WRITTEN TASK:
An exact transcript of the records is what this task asks for.

SUPPLIED RECORDS Block Start

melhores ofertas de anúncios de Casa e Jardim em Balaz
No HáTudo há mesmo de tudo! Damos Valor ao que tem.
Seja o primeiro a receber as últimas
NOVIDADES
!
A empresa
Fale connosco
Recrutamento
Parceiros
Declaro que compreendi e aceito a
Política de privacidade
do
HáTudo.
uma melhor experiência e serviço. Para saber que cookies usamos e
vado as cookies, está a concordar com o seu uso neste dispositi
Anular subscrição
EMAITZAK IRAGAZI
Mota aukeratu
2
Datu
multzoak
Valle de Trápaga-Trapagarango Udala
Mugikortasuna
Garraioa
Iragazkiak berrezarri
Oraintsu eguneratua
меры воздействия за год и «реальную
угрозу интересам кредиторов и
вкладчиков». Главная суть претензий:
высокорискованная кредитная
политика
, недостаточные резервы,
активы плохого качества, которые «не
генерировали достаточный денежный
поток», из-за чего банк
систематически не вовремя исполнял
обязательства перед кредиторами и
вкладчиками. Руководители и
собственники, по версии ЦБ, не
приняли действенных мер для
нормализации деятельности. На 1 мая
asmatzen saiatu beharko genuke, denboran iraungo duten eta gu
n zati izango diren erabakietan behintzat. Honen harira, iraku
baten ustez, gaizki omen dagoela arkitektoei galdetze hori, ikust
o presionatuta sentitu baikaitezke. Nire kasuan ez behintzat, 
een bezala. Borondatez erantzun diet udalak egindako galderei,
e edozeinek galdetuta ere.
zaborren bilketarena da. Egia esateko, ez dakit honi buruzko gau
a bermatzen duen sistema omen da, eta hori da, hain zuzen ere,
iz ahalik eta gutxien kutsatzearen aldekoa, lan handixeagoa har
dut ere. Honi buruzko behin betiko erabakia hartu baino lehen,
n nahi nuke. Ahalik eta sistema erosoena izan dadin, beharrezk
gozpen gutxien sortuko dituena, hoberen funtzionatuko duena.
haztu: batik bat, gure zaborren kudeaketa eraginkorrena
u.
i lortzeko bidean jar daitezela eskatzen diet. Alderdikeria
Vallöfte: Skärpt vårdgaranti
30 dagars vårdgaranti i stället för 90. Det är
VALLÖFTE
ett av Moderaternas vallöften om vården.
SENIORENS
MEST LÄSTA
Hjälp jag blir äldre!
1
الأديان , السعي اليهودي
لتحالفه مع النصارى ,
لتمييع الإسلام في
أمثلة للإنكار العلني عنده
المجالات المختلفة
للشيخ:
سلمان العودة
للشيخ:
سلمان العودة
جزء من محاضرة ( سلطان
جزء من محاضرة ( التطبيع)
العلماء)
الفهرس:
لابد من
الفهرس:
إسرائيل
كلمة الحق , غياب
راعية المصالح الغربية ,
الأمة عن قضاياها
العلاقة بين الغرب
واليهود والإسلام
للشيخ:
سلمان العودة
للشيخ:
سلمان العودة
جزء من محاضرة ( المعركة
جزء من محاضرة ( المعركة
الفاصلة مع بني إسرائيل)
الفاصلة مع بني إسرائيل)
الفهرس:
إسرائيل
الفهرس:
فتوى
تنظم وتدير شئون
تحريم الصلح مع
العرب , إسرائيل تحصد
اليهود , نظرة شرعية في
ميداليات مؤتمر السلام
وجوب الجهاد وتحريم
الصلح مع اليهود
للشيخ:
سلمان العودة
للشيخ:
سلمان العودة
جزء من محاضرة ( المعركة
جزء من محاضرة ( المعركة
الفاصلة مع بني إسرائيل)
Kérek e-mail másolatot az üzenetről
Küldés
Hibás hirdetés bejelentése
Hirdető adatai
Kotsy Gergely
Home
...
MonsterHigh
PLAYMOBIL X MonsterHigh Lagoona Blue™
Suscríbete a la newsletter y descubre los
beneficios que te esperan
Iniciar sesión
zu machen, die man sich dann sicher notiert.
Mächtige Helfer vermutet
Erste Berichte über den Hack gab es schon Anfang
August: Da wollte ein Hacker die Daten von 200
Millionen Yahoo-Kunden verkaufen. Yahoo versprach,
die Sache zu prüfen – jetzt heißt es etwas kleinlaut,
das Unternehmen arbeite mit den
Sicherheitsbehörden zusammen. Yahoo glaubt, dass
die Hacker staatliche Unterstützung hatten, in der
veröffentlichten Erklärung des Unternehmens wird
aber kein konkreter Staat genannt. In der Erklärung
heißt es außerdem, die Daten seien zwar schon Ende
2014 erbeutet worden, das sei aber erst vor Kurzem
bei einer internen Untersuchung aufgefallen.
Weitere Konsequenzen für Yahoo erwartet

SUPPLIED RECORDS Block End

EXPECTED ANSWER:
melhores ofertas de anúncios de Casa e Jardim em Balaz
No HáTudo há mesmo de tudo! Damos Valor ao que tem.
Seja o primeiro a receber as últimas
NOVIDADES
!
A empresa
Fale connosco
Recrutamento
Parceiros
Declaro que compreendi e aceito a
Política de privacidade
do
HáTudo.
uma melhor experiência e serviço. Para saber que cookies usamos e
vado as cookies, está a concordar com o seu uso neste dispositi
Anular subscrição
EMAITZAK IRAGAZI
Mota aukeratu
2
Datu
multzoak
Valle de Trápaga-Trapagarango Udala
Mugikortasuna
Garraioa
Iragazkiak berrezarri
Oraintsu eguneratua
меры воздействия за год и «реальную
угрозу интересам кредиторов и
вкладчиков». Главная суть претензий:
высокорискованная кредитная
политика
, недостаточные резервы,
активы плохого качества, которые «не
генерировали достаточный денежный
поток», из-за чего банк
систематически не вовремя исполнял
обязательства перед кредиторами и
вкладчиками. Руководители и
собственники, по версии ЦБ, не
приняли действенных мер для
нормализации деятельности. На 1 мая
asmatzen saiatu beharko genuke, denboran iraungo duten eta gu
n zati izango diren erabakietan behintzat. Honen harira, iraku
baten ustez, gaizki omen dagoela arkitektoei galdetze hori, ikust
o presionatuta sentitu baikaitezke. Nire kasuan ez behintzat, 
een bezala. Borondatez erantzun diet udalak egindako galderei,
e edozeinek galdetuta ere.
zaborren bilketarena da. Egia esateko, ez dakit honi buruzko gau
a bermatzen duen sistema omen da, eta hori da, hain zuzen ere,
iz ahalik eta gutxien kutsatzearen aldekoa, lan handixeagoa har
dut ere. Honi buruzko behin betiko erabakia hartu baino lehen,
n nahi nuke. Ahalik eta sistema erosoena izan dadin, beharrezk
gozpen gutxien sortuko dituena, hoberen funtzionatuko duena.
haztu: batik bat, gure zaborren kudeaketa eraginkorrena
u.
i lortzeko bidean jar daitezela eskatzen diet. Alderdikeria
Vallöfte: Skärpt vårdgaranti
30 dagars vårdgaranti i stället för 90. Det är
VALLÖFTE
ett av Moderaternas vallöften om vården.
SENIORENS
MEST LÄSTA
Hjälp jag blir äldre!
1
الأديان , السعي اليهودي
لتحالفه مع النصارى ,
لتمييع الإسلام في
أمثلة للإنكار العلني عنده
المجالات المختلفة
للشيخ:
سلمان العودة
للشيخ:
سلمان العودة
جزء من محاضرة ( سلطان
جزء من محاضرة ( التطبيع)
العلماء)
الفهرس:
لابد من
الفهرس:
إسرائيل
كلمة الحق , غياب
راعية المصالح الغربية ,
الأمة عن قضاياها
العلاقة بين الغرب
واليهود والإسلام
للشيخ:
سلمان العودة
للشيخ:
سلمان العودة
جزء من محاضرة ( المعركة
جزء من محاضرة ( المعركة
الفاصلة مع بني إسرائيل)
الفاصلة مع بني إسرائيل)
الفهرس:
إسرائيل
الفهرس:
فتوى
تنظم وتدير شئون
تحريم الصلح مع
العرب , إسرائيل تحصد
اليهود , نظرة شرعية في
ميداليات مؤتمر السلام
وجوب الجهاد وتحريم
الصلح مع اليهود
للشيخ:
سلمان العودة
للشيخ:
سلمان العودة
جزء من محاضرة ( المعركة
جزء من محاضرة ( المعركة
الفاصلة مع بني إسرائيل)
Kérek e-mail másolatot az üzenetről
Küldés
Hibás hirdetés bejelentése
Hirdető adatai
Kotsy Gergely
Home
...
MonsterHigh
PLAYMOBIL X MonsterHigh Lagoona Blue™
Suscríbete a la newsletter y descubre los
beneficios que te esperan
Iniciar sesión
zu machen, die man sich dann sicher notiert.
Mächtige Helfer vermutet
Erste Berichte über den Hack gab es schon Anfang
August: Da wollte ein Hacker die Daten von 200
Millionen Yahoo-Kunden verkaufen. Yahoo versprach,
die Sache zu prüfen – jetzt heißt es etwas kleinlaut,
das Unternehmen arbeite mit den
Sicherheitsbehörden zusammen. Yahoo glaubt, dass
die Hacker staatliche Unterstützung hatten, in der
veröffentlichten Erklärung des Unternehmens wird
aber kein konkreter Staat genannt. In der Erklärung
heißt es außerdem, die Daten seien zwar schon Ende
2014 erbeutet worden, das sei aber erst vor Kurzem
bei einer internen Untersuchung aufgefallen.
Weitere Konsequenzen für Yahoo erwartet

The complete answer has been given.